Barchan - Barchans are migratory, and the smaller barchans can move several cm's per year. The mega barchans are slower.
Compound barchan ridges can occur, where the large basal mound has a single proportional slip face and an upwind slope covered with smaller barchans or barchanoid ridges. They are all orientated in the same direction as the main dune. These compound type can be 1-2km horn to horn and reach heights of 30 metres or more.
Barchan dune in Egypt showing that it is moving from right to left.
Image provided from USGS
These are similar to linear dunes but they are classes as a transverse type dune. They are formed due to two prevailing winds blowing in opposite directions to the normal dune axis.
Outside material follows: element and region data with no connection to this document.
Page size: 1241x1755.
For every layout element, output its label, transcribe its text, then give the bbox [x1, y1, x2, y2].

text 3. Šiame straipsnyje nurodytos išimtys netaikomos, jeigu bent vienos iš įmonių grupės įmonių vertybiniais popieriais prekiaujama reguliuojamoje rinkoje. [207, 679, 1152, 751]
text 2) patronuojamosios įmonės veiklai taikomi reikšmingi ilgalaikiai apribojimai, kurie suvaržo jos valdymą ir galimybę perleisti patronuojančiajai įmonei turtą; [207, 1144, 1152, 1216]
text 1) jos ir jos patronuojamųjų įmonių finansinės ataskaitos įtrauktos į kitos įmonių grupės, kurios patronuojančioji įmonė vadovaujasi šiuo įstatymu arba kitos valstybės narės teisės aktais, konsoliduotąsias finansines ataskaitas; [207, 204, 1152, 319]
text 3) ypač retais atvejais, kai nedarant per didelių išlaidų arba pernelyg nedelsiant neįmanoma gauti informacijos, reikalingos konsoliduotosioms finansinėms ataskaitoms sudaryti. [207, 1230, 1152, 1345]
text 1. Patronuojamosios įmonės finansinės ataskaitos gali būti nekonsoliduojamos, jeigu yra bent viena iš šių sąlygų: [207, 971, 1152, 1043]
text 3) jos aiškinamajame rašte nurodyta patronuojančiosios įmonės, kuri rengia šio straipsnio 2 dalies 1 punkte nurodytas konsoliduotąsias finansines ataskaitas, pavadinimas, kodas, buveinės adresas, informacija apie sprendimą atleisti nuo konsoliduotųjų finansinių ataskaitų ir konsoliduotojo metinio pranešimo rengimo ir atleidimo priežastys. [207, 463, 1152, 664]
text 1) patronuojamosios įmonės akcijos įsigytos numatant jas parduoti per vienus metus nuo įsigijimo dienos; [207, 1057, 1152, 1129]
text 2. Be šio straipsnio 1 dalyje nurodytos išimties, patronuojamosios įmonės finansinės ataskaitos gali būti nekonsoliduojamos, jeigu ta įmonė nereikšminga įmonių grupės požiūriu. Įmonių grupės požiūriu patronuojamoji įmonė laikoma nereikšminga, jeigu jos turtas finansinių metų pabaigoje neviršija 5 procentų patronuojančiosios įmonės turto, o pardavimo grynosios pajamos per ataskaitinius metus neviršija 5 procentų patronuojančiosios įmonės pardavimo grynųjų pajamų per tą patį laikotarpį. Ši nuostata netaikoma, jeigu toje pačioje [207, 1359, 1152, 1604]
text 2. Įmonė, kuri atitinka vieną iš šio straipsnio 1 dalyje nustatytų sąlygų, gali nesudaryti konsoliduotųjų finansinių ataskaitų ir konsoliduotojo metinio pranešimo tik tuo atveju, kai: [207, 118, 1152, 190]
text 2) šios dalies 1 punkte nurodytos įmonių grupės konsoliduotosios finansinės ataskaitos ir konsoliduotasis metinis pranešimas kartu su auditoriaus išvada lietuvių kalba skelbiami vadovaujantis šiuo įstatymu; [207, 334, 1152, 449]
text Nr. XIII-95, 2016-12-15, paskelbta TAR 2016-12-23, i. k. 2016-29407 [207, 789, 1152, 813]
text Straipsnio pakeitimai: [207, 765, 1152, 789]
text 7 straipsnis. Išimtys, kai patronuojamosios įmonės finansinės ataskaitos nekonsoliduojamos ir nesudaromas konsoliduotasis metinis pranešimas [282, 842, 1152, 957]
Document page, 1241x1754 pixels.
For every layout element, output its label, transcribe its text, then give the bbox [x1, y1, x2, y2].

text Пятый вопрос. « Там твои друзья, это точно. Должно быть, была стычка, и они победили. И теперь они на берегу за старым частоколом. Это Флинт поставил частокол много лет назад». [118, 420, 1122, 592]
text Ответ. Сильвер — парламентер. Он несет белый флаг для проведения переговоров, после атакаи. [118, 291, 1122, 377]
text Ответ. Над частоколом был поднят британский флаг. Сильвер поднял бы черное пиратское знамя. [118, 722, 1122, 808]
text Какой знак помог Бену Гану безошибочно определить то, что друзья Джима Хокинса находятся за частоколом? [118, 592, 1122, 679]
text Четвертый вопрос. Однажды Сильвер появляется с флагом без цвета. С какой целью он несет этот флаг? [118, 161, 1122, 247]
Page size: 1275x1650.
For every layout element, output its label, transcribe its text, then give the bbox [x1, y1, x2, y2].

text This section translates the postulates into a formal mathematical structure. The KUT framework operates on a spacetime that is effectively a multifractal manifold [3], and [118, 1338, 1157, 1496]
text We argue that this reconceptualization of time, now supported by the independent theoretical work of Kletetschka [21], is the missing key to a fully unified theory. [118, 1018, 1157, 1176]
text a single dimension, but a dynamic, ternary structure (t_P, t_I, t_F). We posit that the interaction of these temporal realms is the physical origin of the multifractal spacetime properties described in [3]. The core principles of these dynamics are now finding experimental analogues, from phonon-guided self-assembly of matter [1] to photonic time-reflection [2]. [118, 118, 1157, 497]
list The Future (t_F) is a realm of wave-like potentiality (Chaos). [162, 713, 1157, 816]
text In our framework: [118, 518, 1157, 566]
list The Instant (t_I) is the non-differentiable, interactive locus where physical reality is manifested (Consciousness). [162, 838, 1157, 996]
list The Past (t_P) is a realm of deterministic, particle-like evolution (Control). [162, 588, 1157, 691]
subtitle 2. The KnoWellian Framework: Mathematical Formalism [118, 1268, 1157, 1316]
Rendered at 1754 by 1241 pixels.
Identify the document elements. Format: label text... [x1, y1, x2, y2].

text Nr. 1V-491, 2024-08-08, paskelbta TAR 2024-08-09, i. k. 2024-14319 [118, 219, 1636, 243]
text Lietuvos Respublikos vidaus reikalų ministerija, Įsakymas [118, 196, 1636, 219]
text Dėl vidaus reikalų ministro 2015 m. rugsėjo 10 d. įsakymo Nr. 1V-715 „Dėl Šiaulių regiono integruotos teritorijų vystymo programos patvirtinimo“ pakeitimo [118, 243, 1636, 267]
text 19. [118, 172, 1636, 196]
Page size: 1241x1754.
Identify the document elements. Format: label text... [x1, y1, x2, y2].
Linear Dunes are straight elongate ridges of lose well sorted very fine to medium sand. If the dunes are straight then they are ridges if they are sinuous then they are referred to as being seifs. The lengths of these structures is greater than the width, ranging from metres to kilometres. The surfaces on the lower flanks of both sides of the ridge are wind compacted.
Simple linear dunes- single ridges, where the slip faces are the same size and fixed by vegetation. Occur in semi arid deserts.
Compound linear dunes - form in drier regions, and secondary linear ridges found on the main ridges of the compound dunes are called seifs.
Complex dunes - basal linear ridges superposed by other dune types.
Overall linear dunes cover more desert area than any other dune especially in South Africa and the Sahara.
This is a linear dune seen in Egypt.
Image provided by USGS.
Star dunes are isolated pyramids of irregular shape, (but can in some cases be symmetrical) mounds of sand. They have 3 or more arms radiating from a central high point. The arms can vary in length, width, number and shape but each surface has a slipface.
Compound - More arms, some sinusoidal and are less regular with a less radial symmetry.
Complex - basal mound shape less regular
Star dunes can also occur as secondary elements on top of or as a combination with other dunes, especially complex linear or crescentic dunes. They can possibly signify a change in effective wind strength and direction.
Star Dune- show that the wind direction was random and not unidirectional.
Image courtesy of USGS
These dunes show no external slip face. They may have evolved from star dunes, or even barchans if they reveal an internal slip face dipping in one direction.
Dome dune from an aerial photo.
Image courtesy of Sharon L. Kanfoush
A draa is a a high, more than 300m sand ridge or chain of dunes, lying about 0.5-5km from its nearest neighbour and moving at 2-5cm per year. It is the largest landform of the erg. A star shaped dune is developed where 2 draas chains cross.